— PROBLEM DESCRIPTION —
Using the listing below, output only the lines from the one that contains "[57,507,140,522] business ->" through the one that contains "[238,722,276,730] name ->", inclusive, exactly as given and without images.

— EXCERPTED RECORDS —
┏━━

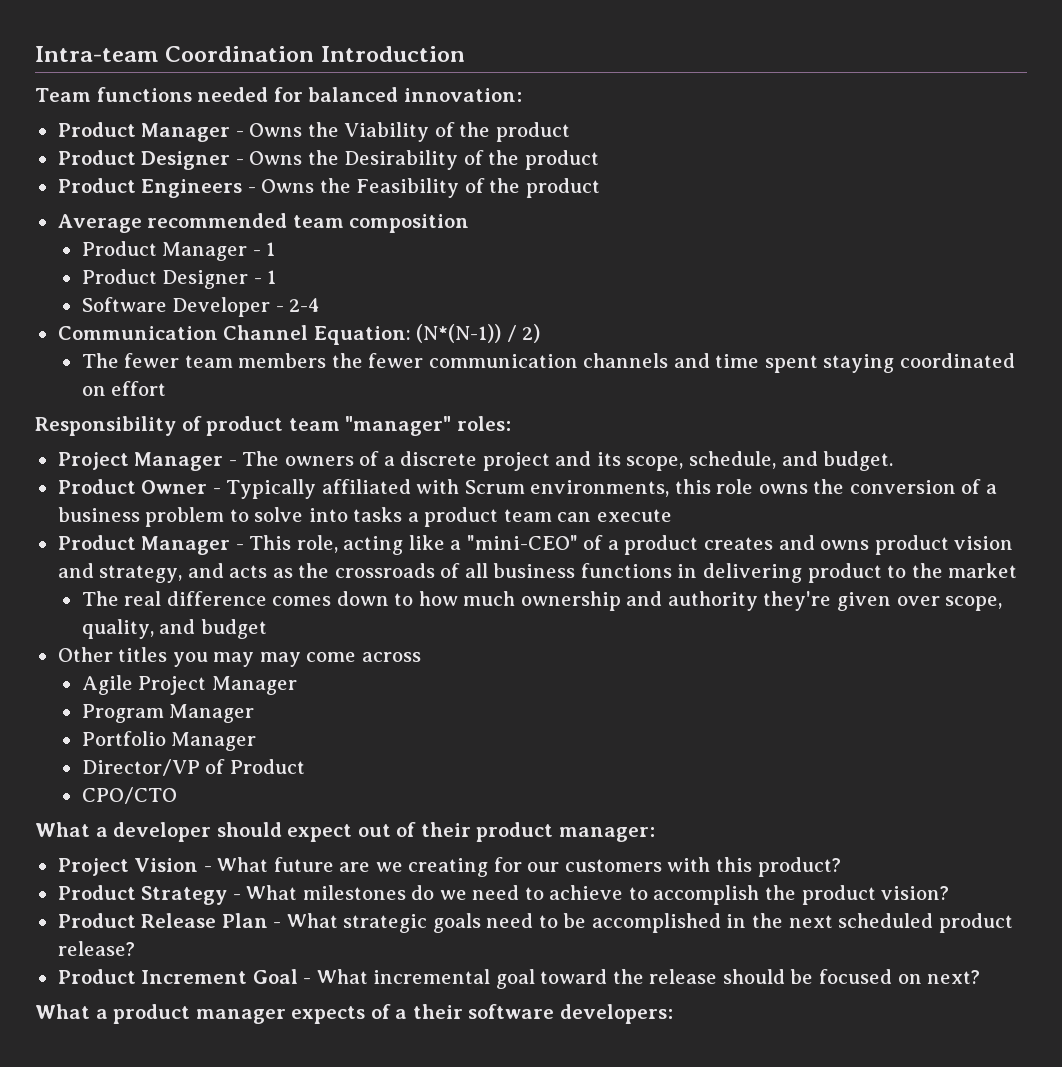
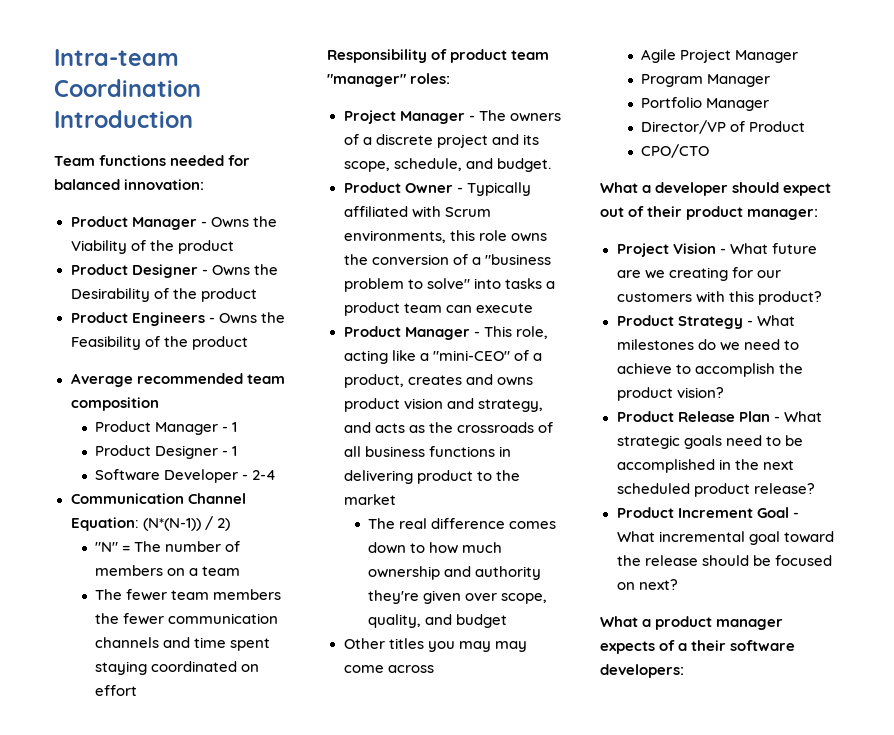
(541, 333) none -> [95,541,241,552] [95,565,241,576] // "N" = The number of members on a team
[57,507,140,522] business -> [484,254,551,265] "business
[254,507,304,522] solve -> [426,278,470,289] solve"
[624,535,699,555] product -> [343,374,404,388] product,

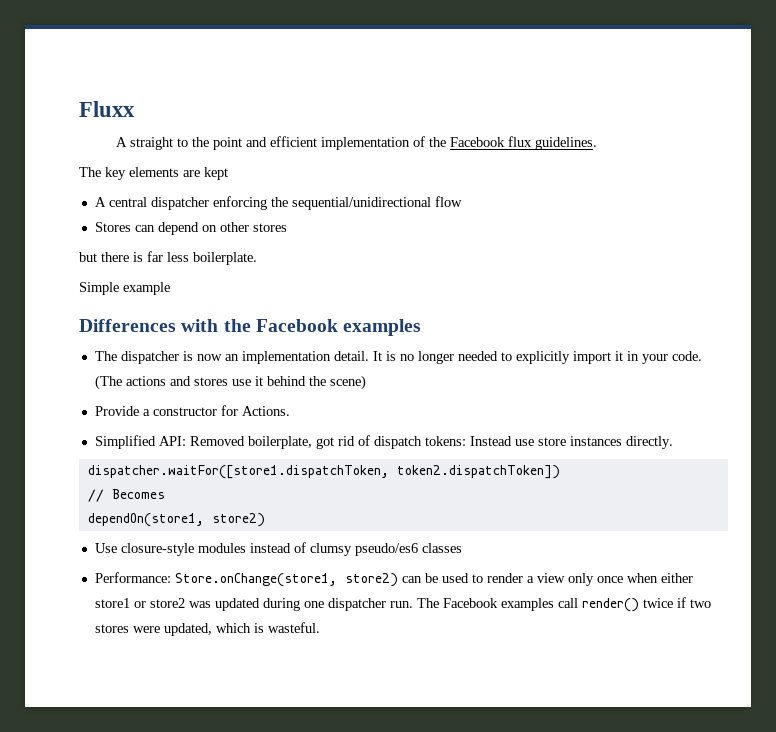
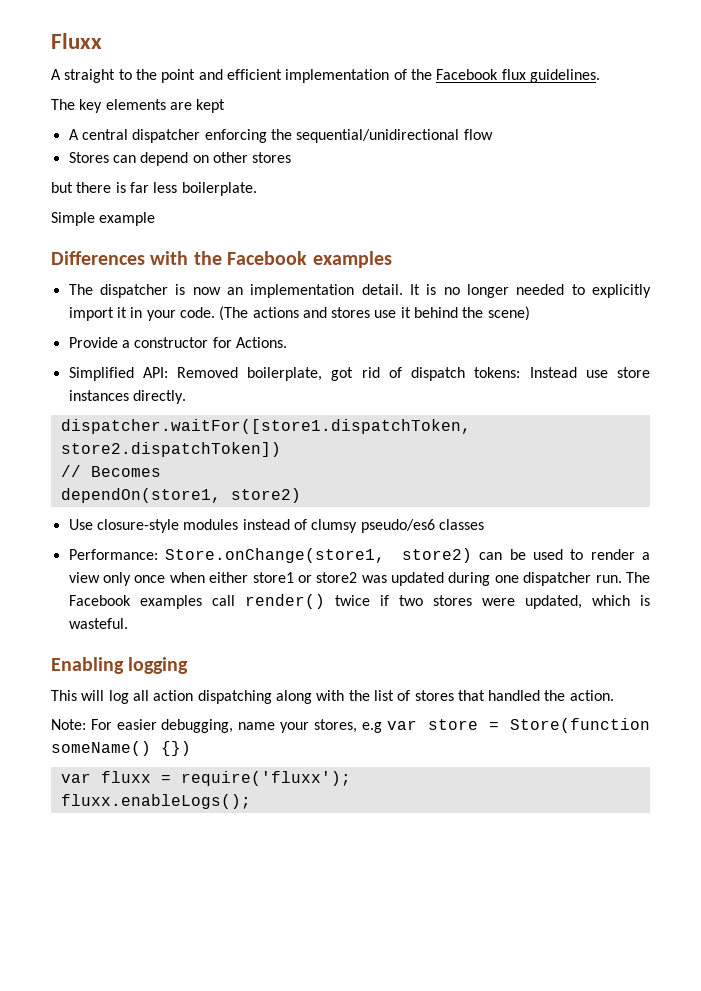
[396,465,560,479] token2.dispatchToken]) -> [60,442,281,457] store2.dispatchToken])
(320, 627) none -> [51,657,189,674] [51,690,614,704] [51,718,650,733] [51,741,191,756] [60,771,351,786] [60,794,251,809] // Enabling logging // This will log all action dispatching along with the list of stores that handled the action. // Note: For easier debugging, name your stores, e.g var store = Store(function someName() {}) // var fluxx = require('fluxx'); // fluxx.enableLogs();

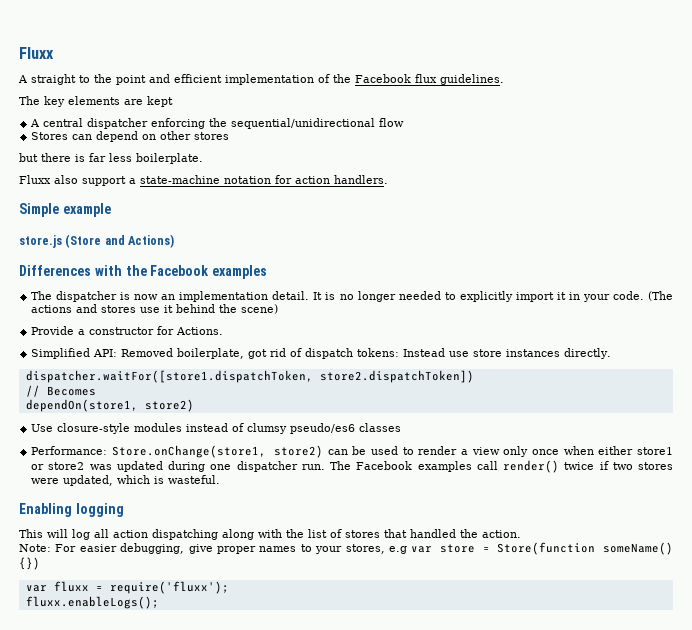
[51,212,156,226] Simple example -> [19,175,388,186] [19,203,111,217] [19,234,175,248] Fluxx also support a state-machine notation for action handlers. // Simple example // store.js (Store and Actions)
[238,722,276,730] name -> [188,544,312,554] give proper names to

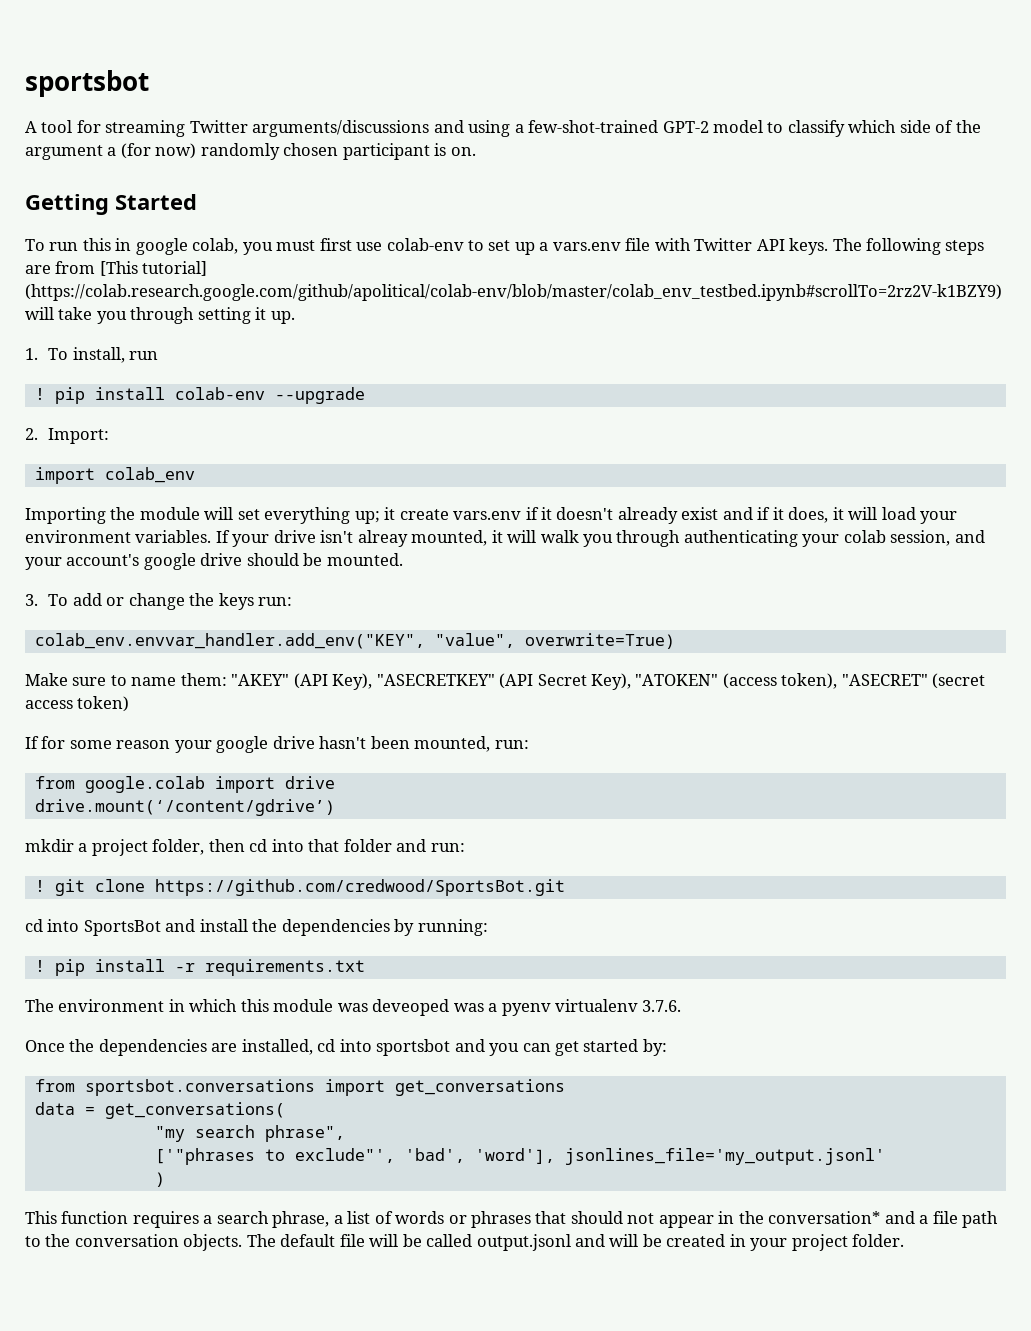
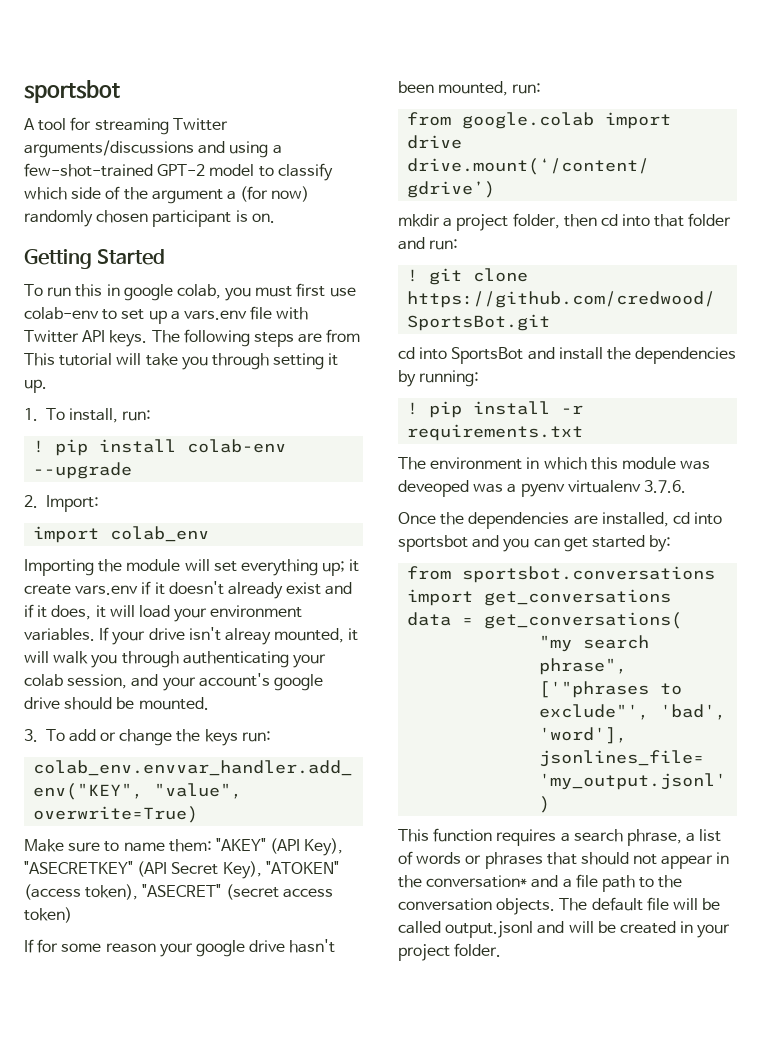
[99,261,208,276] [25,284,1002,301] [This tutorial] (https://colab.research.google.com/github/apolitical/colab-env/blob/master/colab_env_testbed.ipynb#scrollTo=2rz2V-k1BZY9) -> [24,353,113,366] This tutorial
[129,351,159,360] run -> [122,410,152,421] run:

┗━━

— SOLUTION TO THIS TASK —
[57,507,140,522] business -> [484,254,551,265] "business
[254,507,304,522] solve -> [426,278,470,289] solve"
[624,535,699,555] product -> [343,374,404,388] product,

[396,465,560,479] token2.dispatchToken]) -> [60,442,281,457] store2.dispatchToken])
(320, 627) none -> [51,657,189,674] [51,690,614,704] [51,718,650,733] [51,741,191,756] [60,771,351,786] [60,794,251,809] // Enabling logging // This will log all action dispatching along with the list of stores that handled the action. // Note: For easier debugging, name your stores, e.g var store = Store(function someName() {}) // var fluxx = require('fluxx'); // fluxx.enableLogs();

[51,212,156,226] Simple example -> [19,175,388,186] [19,203,111,217] [19,234,175,248] Fluxx also support a state-machine notation for action handlers. // Simple example // store.js (Store and Actions)
[238,722,276,730] name -> [188,544,312,554] give proper names to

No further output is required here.